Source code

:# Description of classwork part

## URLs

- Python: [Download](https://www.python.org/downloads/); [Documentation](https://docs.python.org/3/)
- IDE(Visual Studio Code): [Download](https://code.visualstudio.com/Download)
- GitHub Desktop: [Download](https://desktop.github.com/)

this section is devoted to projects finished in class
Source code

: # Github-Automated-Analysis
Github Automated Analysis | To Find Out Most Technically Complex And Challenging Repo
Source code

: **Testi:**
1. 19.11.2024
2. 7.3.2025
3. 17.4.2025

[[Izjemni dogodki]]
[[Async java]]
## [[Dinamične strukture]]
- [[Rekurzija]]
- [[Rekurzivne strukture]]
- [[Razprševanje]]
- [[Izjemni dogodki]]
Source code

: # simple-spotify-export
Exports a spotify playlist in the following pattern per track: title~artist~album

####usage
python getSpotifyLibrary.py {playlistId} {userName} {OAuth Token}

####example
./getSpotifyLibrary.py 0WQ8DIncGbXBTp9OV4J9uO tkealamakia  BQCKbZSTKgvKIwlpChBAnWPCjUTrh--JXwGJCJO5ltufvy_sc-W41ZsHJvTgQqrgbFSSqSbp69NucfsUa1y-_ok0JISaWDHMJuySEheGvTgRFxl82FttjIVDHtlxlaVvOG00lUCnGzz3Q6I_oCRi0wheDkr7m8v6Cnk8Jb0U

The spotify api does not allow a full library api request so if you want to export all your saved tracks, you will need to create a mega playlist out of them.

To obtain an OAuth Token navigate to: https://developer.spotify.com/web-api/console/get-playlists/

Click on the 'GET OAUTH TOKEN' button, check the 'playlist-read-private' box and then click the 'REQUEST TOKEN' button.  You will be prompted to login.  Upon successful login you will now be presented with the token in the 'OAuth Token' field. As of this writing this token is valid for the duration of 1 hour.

| DESCRIPTION OF THE TASK |
How many lines of the data above contain the string "Automated"? Case matters. Reply with the number alone.

| TASK SOLUTION |
2